International Political Economy: Perspectives on Global Power and Wealth, Fourth Edition

(Tuis.) #1
Peter Alexis Gourevitch 99

FRANCE


The French case offers us a very different political system producing a very similar
policy result. As with Germany, the causes may explain more than necessary. The
High/High outcome (Table 1) is certainly what we would expect to find looking
at the interests of key economic actors. French industry, despite striking gains
under the Second Empire and the Cobden-Chevalier Treaty, was certainly less
efficient than that of other “late starters” (Germany and the United States). Hence
manufacturers in heavy industry, in highly capitalized ones, or in particularly
vulnerable ones like textiles had an intense interest in protection. Shippers and
successful exporters opposed it.
Agriculture, as in Germany, had diverse interests. France had no precise equivalent
to the Junkers; even on the biggest farms the soil was better, the labor force freer,
and the owners less likely to be exclusively dependent on the land for income.

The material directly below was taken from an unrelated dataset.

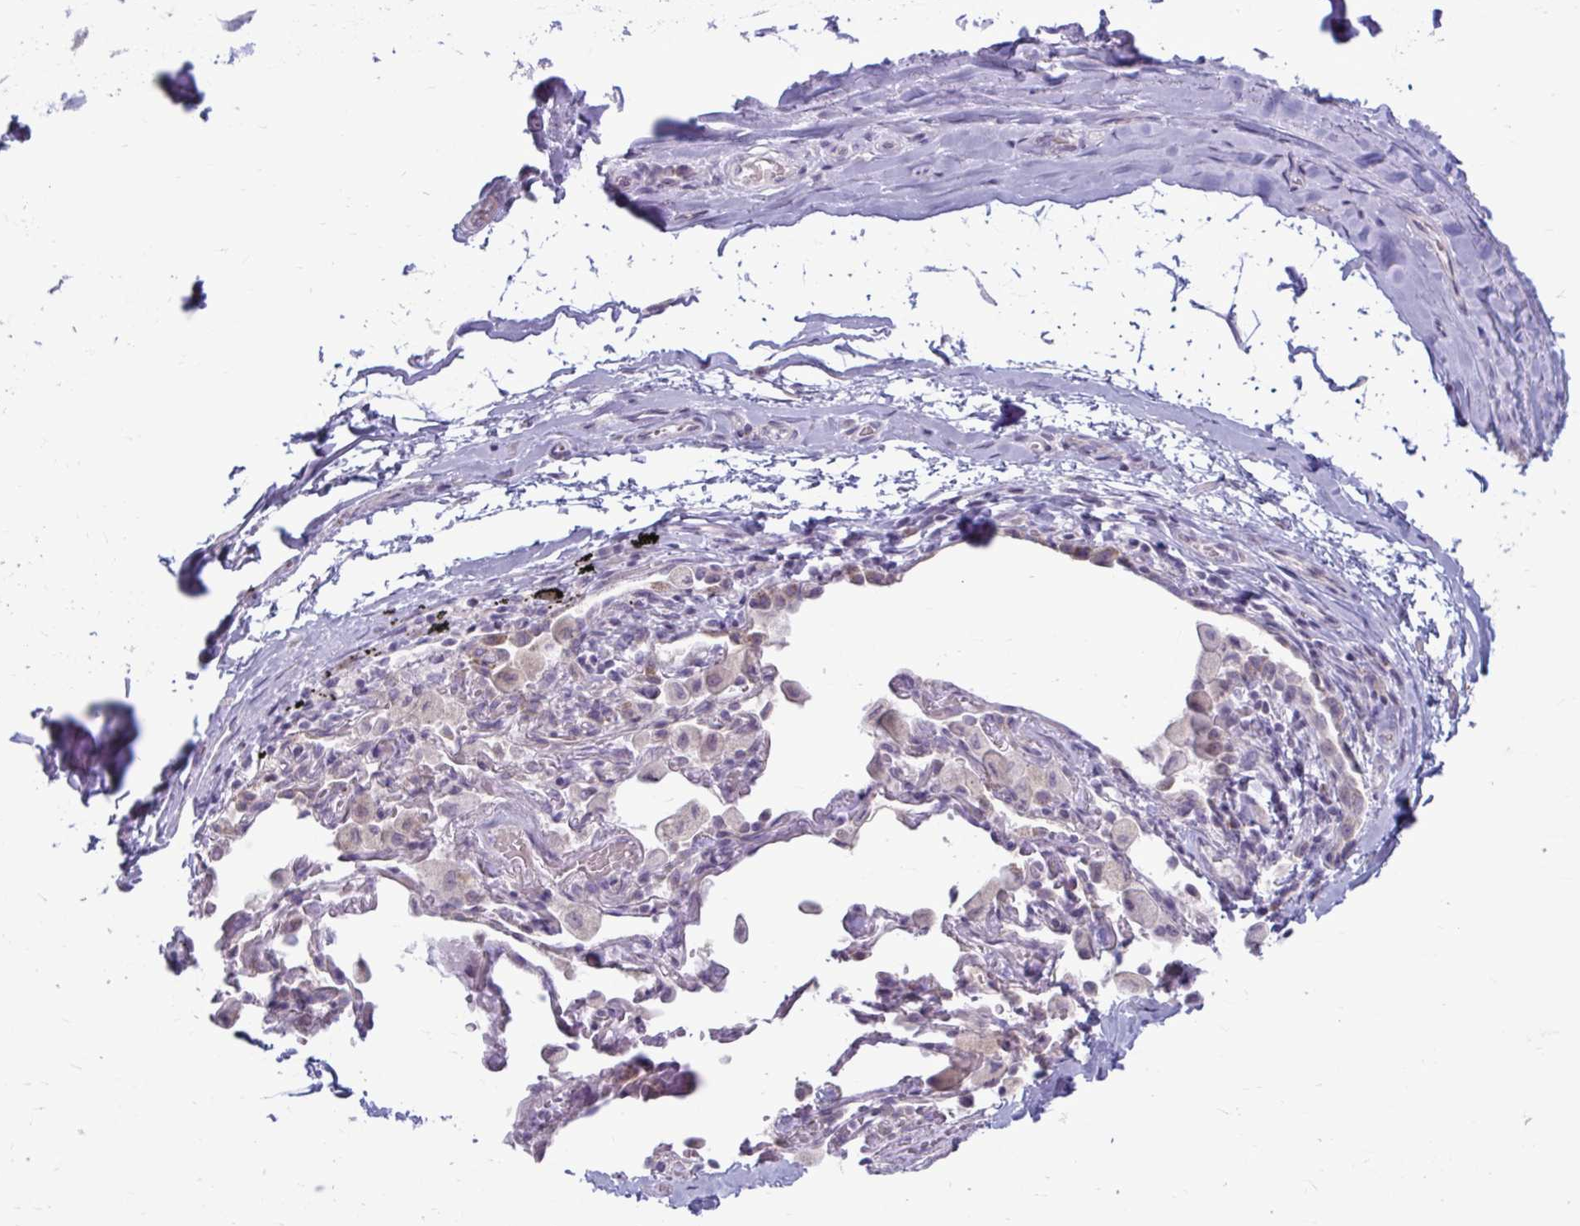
{"staining": {"intensity": "negative", "quantity": "none", "location": "none"}, "tissue": "adipose tissue", "cell_type": "Adipocytes", "image_type": "normal", "snomed": [{"axis": "morphology", "description": "Normal tissue, NOS"}, {"axis": "topography", "description": "Cartilage tissue"}, {"axis": "topography", "description": "Bronchus"}], "caption": "Immunohistochemical staining of unremarkable human adipose tissue exhibits no significant positivity in adipocytes. (Stains: DAB immunohistochemistry (IHC) with hematoxylin counter stain, Microscopy: brightfield microscopy at high magnification).", "gene": "MSMO1", "patient": {"sex": "male", "age": 64}}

Nonetheless, whether large or small, all producing units heavily involved in the
market were hard hit by the drop in prices. The large proportion of quasi-subsistence
farmers, hardly in the market economy, were less affected. The prevalence of
small holdings made modernization easier than in Prussia, but still costly. For
most of the agriculture sector, the path of least resistance was to maintain past
practice behind high tariff walls.
As we would expect, most French producer groups became increasingly
protectionist as prices dropped. In the early 1870s Adolphe Thiers tried to raise
tariffs, largely for revenue purposes but failed. New associations demanded tariff
revision. In 1881, the National Assembly passed the first general tariff measure,
which protected industry more than agriculture. In the same year American meat
products were barred as unhealthy. Sugar received help in 1884, grains and meats
in the tariffs of 1885 and 1887. Finally, broad coverage was given to both agriculture
and industry in the famous Méline Tariff of 1892. Thereafter, tariffs drifted upwards,
culminating in the very high tariff of 1910.

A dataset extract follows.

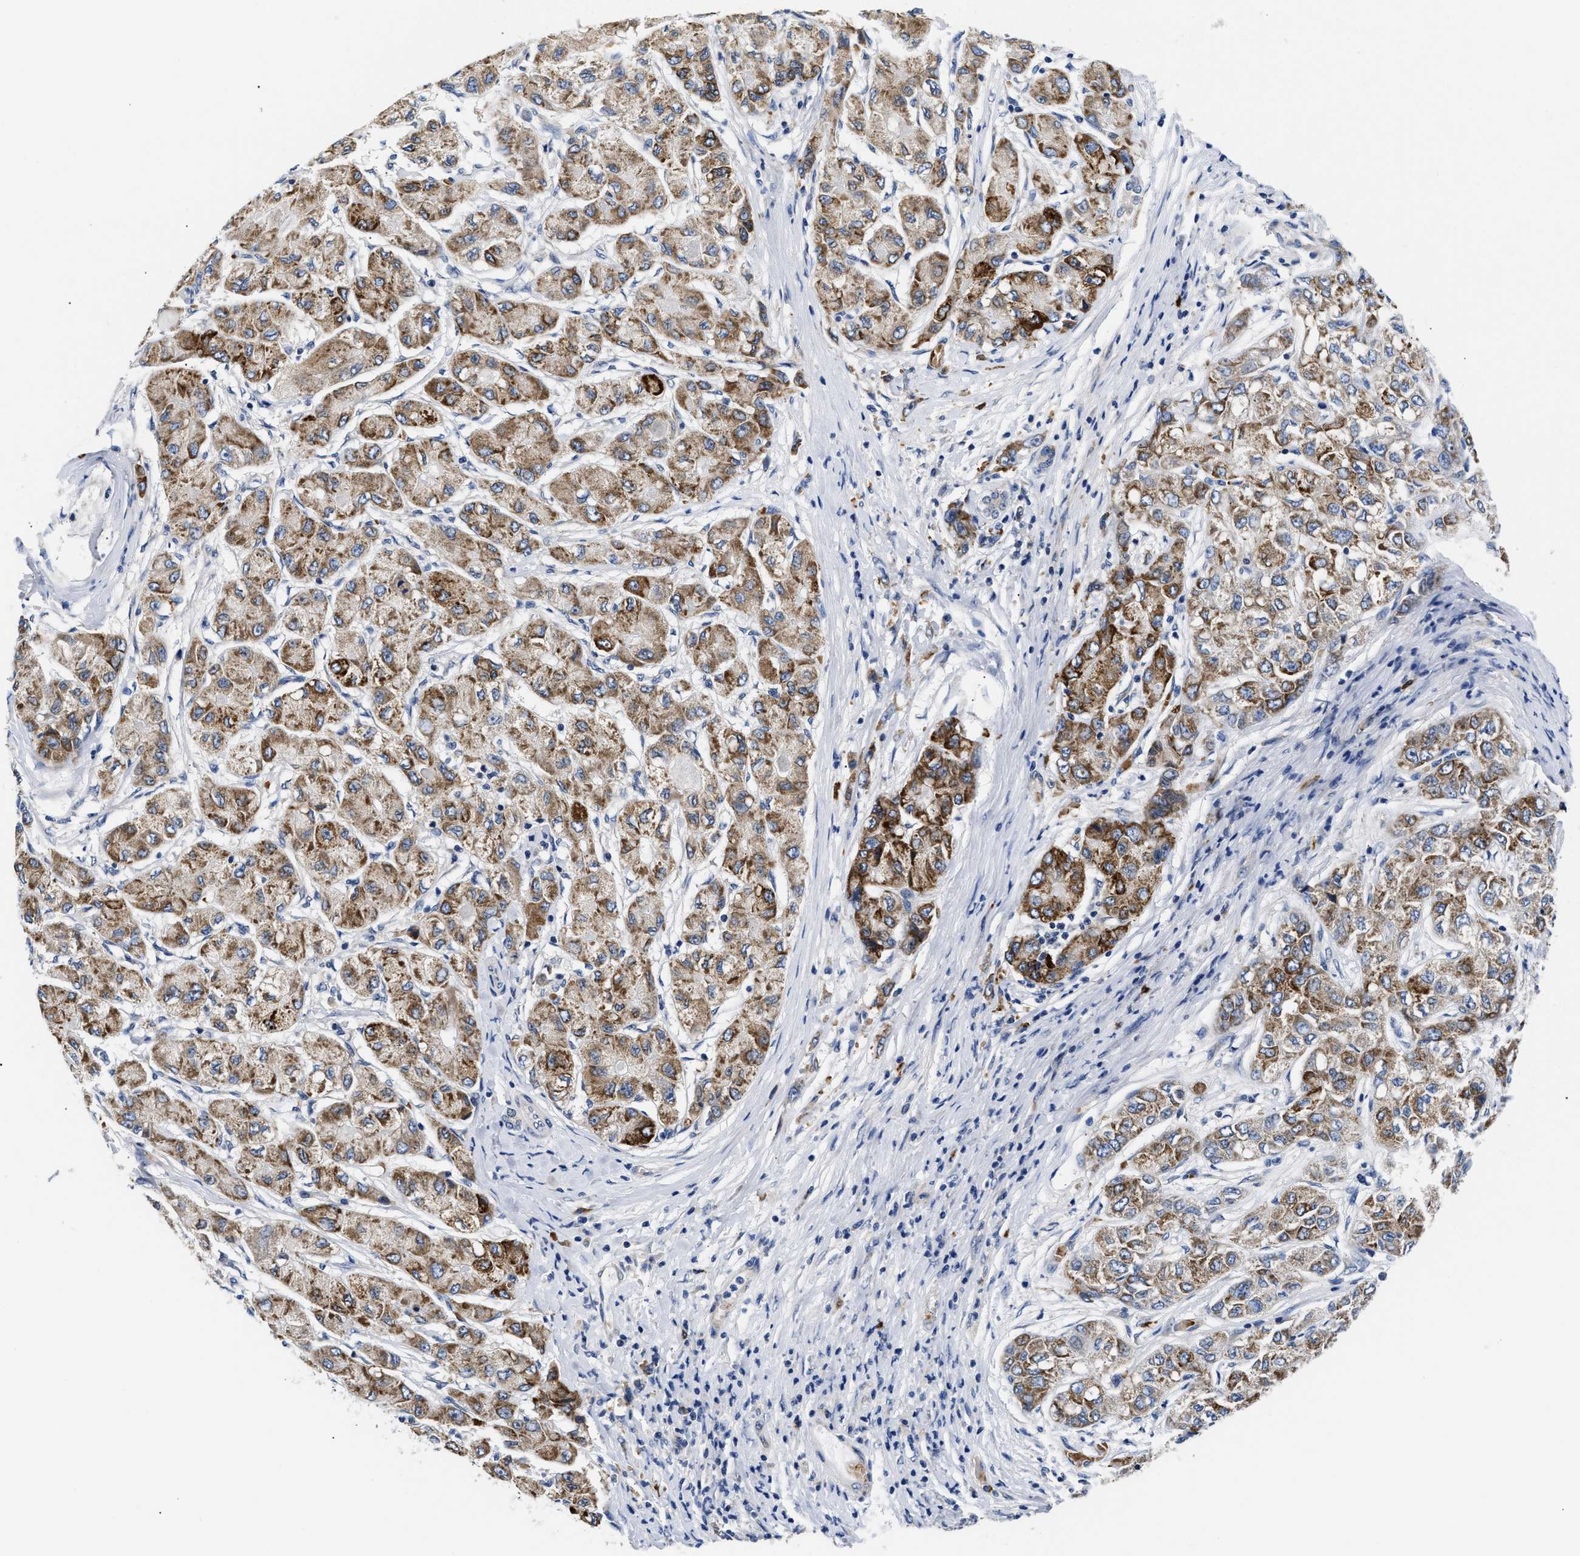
{"staining": {"intensity": "moderate", "quantity": ">75%", "location": "cytoplasmic/membranous"}, "tissue": "liver cancer", "cell_type": "Tumor cells", "image_type": "cancer", "snomed": [{"axis": "morphology", "description": "Carcinoma, Hepatocellular, NOS"}, {"axis": "topography", "description": "Liver"}], "caption": "Protein expression analysis of human hepatocellular carcinoma (liver) reveals moderate cytoplasmic/membranous positivity in approximately >75% of tumor cells. The staining was performed using DAB (3,3'-diaminobenzidine), with brown indicating positive protein expression. Nuclei are stained blue with hematoxylin.", "gene": "RINT1", "patient": {"sex": "male", "age": 80}}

This policy response fits the logic of the political system explanation as well.
Universal suffrage in a society of small property owners favored the protection of
units of production rather than consumer interests. Conflict over nontariff issues,
although severe, did not prevent protectionists from finding each other. Republican,
Royalist, Clerical, and anti-Clerical protectionists broke away from their free trade
homologues to vote the Méline Tariff. Méline and others even hoped to reform
the party system by using economic and social questions to drive out the religious
and constitutional ones. This effort failed but cross-party majorities continued to
coalesce every time the question of protection arose and high tariffs helped reconcile
many conservatives to the Republic.
In France, protection is the result we would expect from the international system
explanation: international political rivalries imposed concern for a domestic food supply
and a rural reservoir of soldiers. As for the economic ideology explanation, ideological
traditions abound with arguments in favor of state intervention. The Cobden-Chevalier
Treaty had been negotiated at the top. The process of approving it generated no mass
commitment to free trade as had the lengthy public battle over the repeal of the Corn
Laws in Britain. The tariffs of the 1880s restored the status quo ante.